- Yahinovo
- Coordinates: 42°17′00″N 23°09′00″E﻿ / ﻿42.2833°N 23.1500°E
- Country: Bulgaria
- Province: Kyustendil Province
- Municipality: Dupnitsa
- Time zone: UTC+2 (EET)
- • Summer (DST): UTC+3 (EEST)

= Yahinovo =

Yahinovo (Яхиново) is a village in Dupnitsa Municipality, Kyustendil Province, south-western Bulgaria.

Yahinovo is home to about 1924 residents within a territory of 12.276km2. The small djubrena river runs through the middle of the town, which many residents use water from to water larger plots of land or gardens.

== School ==
There is one school in the village which holds students from kindergarten through eighth grade called Cyril and Methodius (“Кирил и Методиј”). The school is named in dedication to Cyril and Methodius who created the first alphabet in the old Slavonic language.

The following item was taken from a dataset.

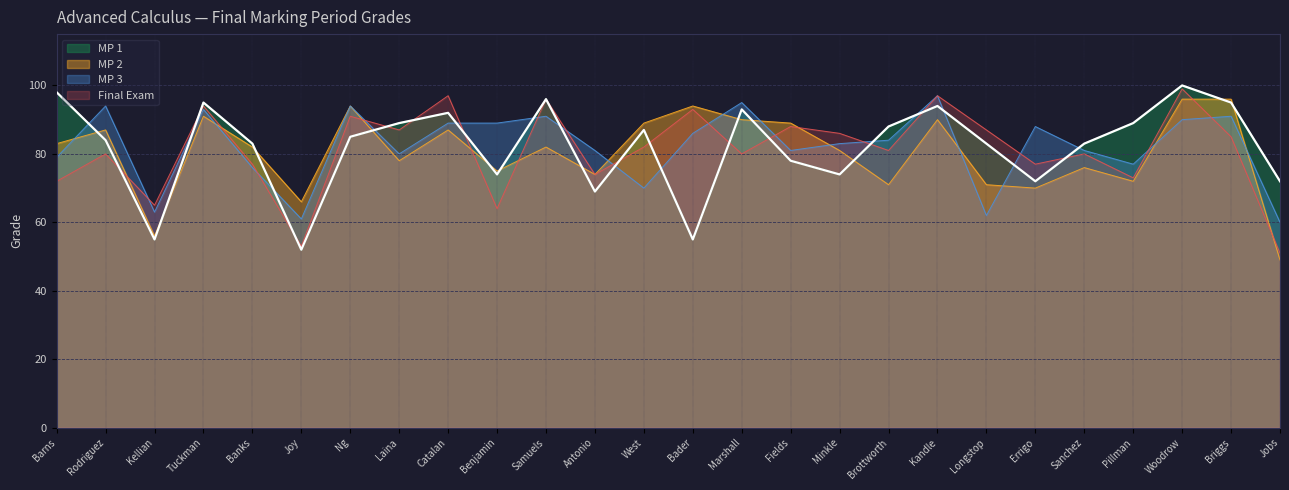

What is the greatest value displayed?

100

Public transportation is not provided to the school. It is common for students to walk or to be driven to school.

== Atmosphere ==
Many of the houses in Yahinovo, along with other surrounding villages, are built in an Ottoman style with stone and wood.  The residents of this village also pay special attention to the decorations put throughout their houses. Many residents incorporate traditional Bulgarian embroidery into their houses, primarily in curtains or in bed sheets.  Similarly, there are some traditions such as placing a horseshoe in the entryway of a house to bring in good luck, as well as placing a blue evil eye decoration somewhere within the household to repel negative energy.

== Town life ==
The village of Yahinovo is in a very rural location. Many of the residents are owners of large lots of land within the village which are primarily used for farming in order to produce crops or to move livestock to graze during the day. It is common for residents to own animals such as cows, chickens, and goats in order produce milk and eggs.

== Celebrations ==
The main celebration in Yahinovo is the event which celebrates the village itself. This holiday is celebrated every year on October 14. Many residents and residents from nearby villages will travel to Yahinovo and celebrate through cuisine and traditional dance. Many vendors also travel to this event in order to sell more food or artwork.